Department of Anthropology, University of Massachusetts Amherst, Amherst, MA 01003, UNITED STATES OF AMERICA.
Nearly 25 years ago federal officials unearthed over 400 skeletal remains in Lower Manhattan. The site of the excavation was the New York African Burial Ground (NYABG), a 17th- and 18th-century cemetery for the city’s mostly enslaved African population. Today, the burial ground serves as a reminder of New York’s 200-year experiment with slavery. It is the first National Monument to honor enslaved African New Yorkers. This recognition is a testament to the resolve of African American descendants and their allies who, through political activism, would see these ancestors afforded in death some of the respect denied them in life.
Descendant community activism also paved the way for the site’s interdisciplinary investigation, the NYABG Project. Recovering complex diasporic biohistories from the NYABG was a major scientific undertaking made more challenging and rewarding by the project’s high standards of public inclusion and accountability. Co-developed by community members and scholars, the NYABG Project now stands as a model of critically engaged biocultural anthropology.

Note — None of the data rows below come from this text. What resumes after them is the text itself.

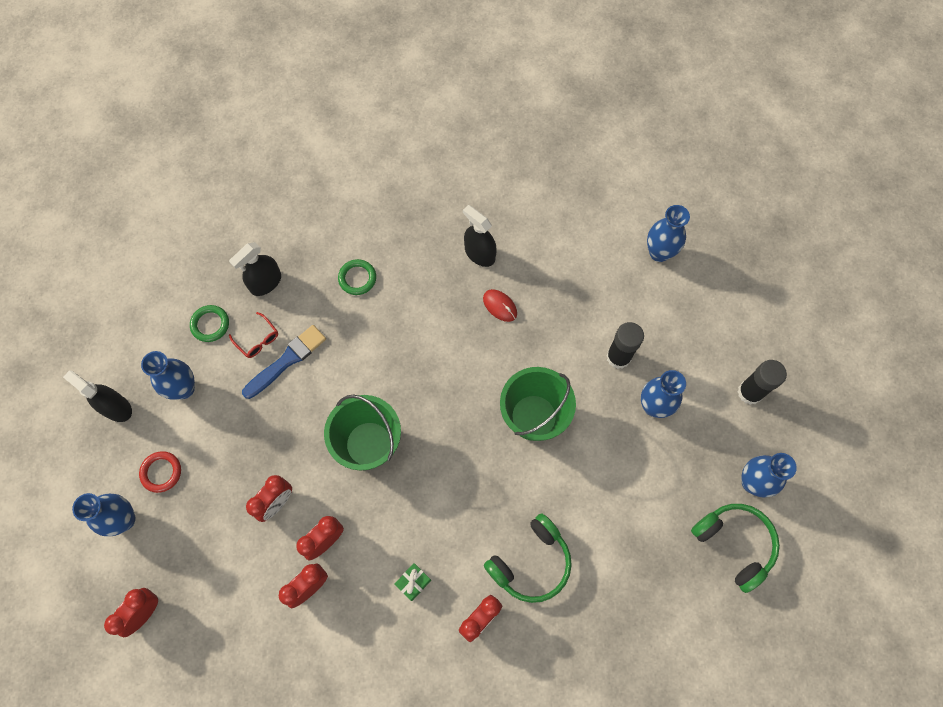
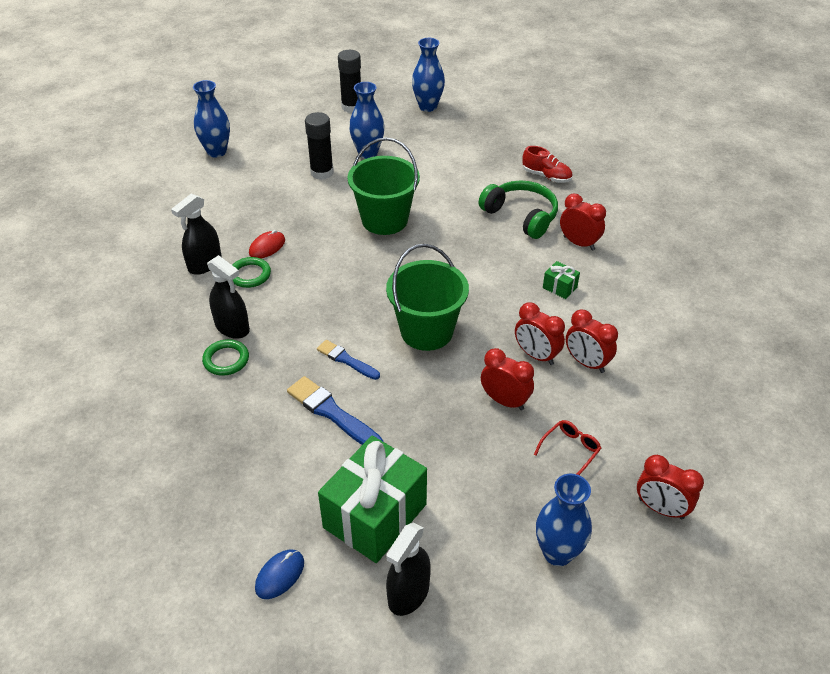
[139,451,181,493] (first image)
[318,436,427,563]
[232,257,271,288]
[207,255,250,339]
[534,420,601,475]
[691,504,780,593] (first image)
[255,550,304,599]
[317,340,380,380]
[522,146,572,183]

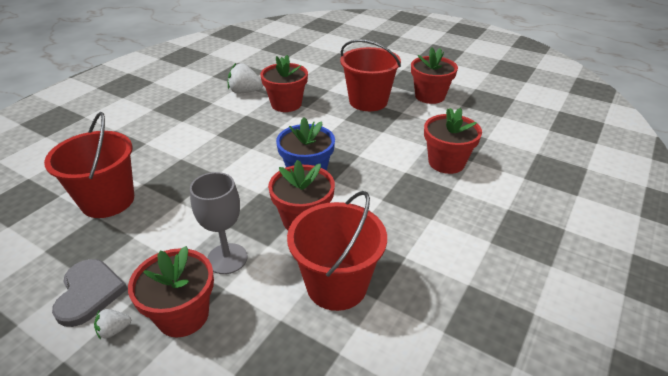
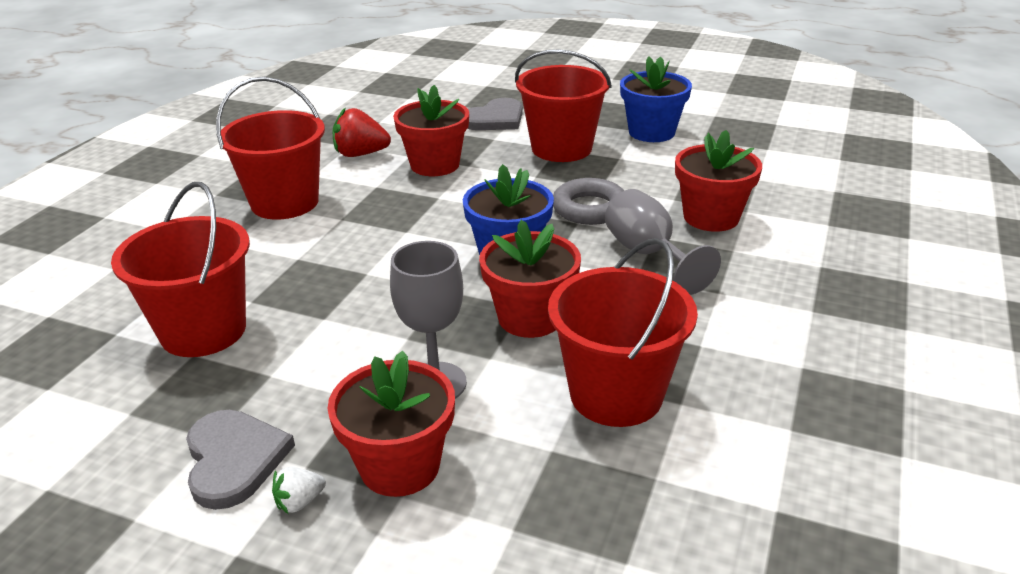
[332,107,391,157]
[620,56,692,142]
[216,77,325,220]
[467,98,523,130]
[553,178,624,225]
[605,189,721,295]

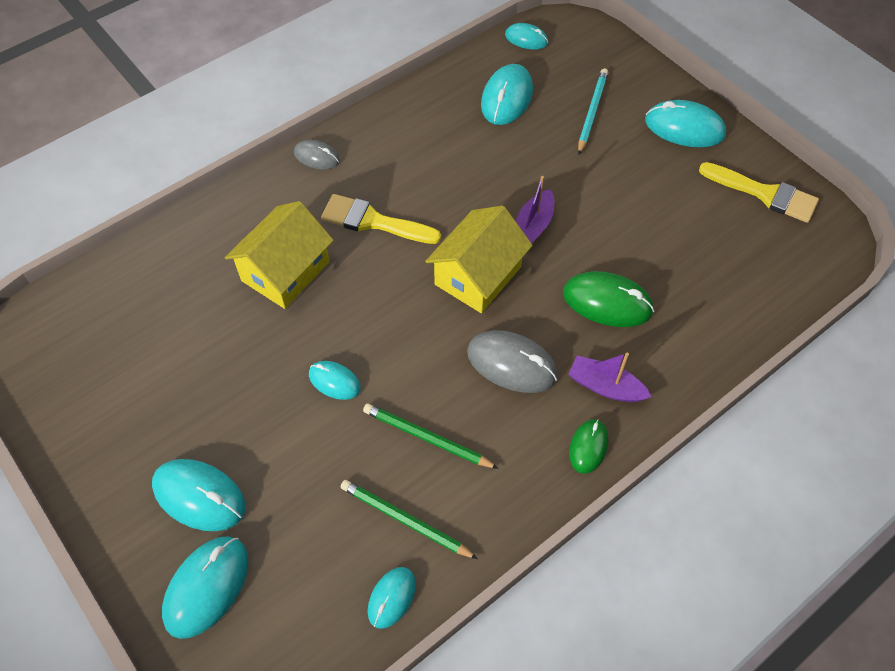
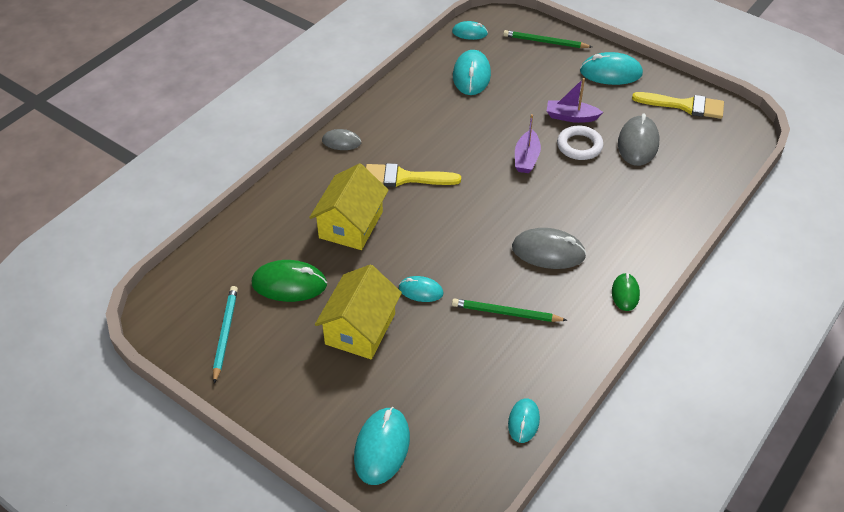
[152,459,245,531] (first image)
[503,30,592,48]
[315,264,402,359]
[252,260,327,302]
[547,78,603,123]
[213,286,238,384]
[557,126,604,160]
[618,114,659,166]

This dissertation study draws upon and continues the work of NYABG researchers. It is a reconstruction of early life lead exposure via laser ablation-inductively coupled plasma-mass spectrometry (LA-ICP-MS) of dental enamel. With its high inorganic content, enamel provides a stable chemical record of an individual’s diet, nutrition and pollution events, which in turn reflect political, economic and cultural factors. For this population, relatively high levels of skeletal lead suggest time spent in the Americas while low levels more likely indicate birth in Africa prior to forced migration. Here, lead concentrations in enamel that forms during the first several years of life are measured, mapped microspatially, and rendered as chronological age profiles. Mean differences and distribution/age profiles are compared for 44 NYABG children and adults in order to determine their African or American birthplaces and related health and cultural experiences (e.g., lead poisoning and dental modification). For some individuals, comparative analysis of later forming teeth was undertaken to explore the possibility of migration during childhood.

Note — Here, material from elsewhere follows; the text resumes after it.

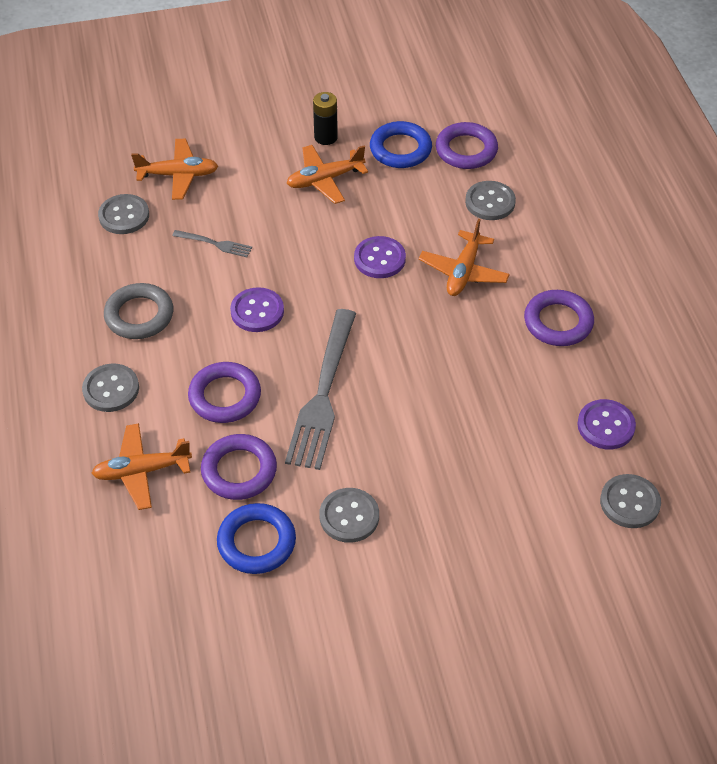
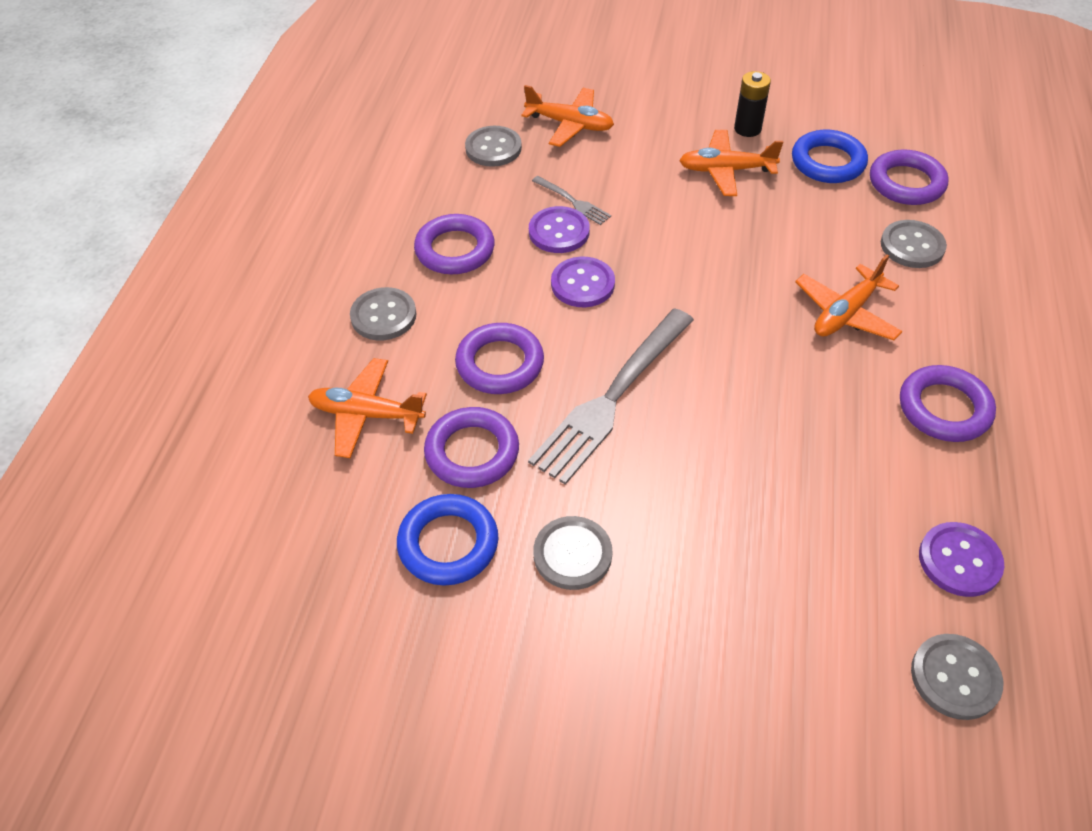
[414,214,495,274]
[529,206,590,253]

Enamel-lead concentrations range from 0.39 μg g-1 (i.e., the instrument limit of detection or LOD) to 14.7 μg g-1, suggesting a range of exposures in which some individuals spent their childhoods in high-lead environments. The most striking finding is that mean enamel-lead concentration for young children (5.88 μg g-1) is over five times that of adults (1.11 μg g-1), a significant difference reflecting these groups’ mostly American versus African geographic origins, respectively. Other findings raise questions at the intersections of natality, health and culture. For example, contra most reports, do relatively high lead concentrations for some individuals indicate that cultural dental modification persisted in the Americas?
This study is the first quantitative LA-ICP-MS analysis of human lead exposure in early America. LA-ICP-MS has proven critical for assessing overall lead burden as well as age-related changes in the sources and nature of exposure. The methodology developed for this study has enabled a rich assessment of African diasporic environmental biohistory, health and culture during slavery. As with the “rediscovery” of the NYABG, this is a moment and a tool for discovering new history and new dimensions of the human experience, then and now.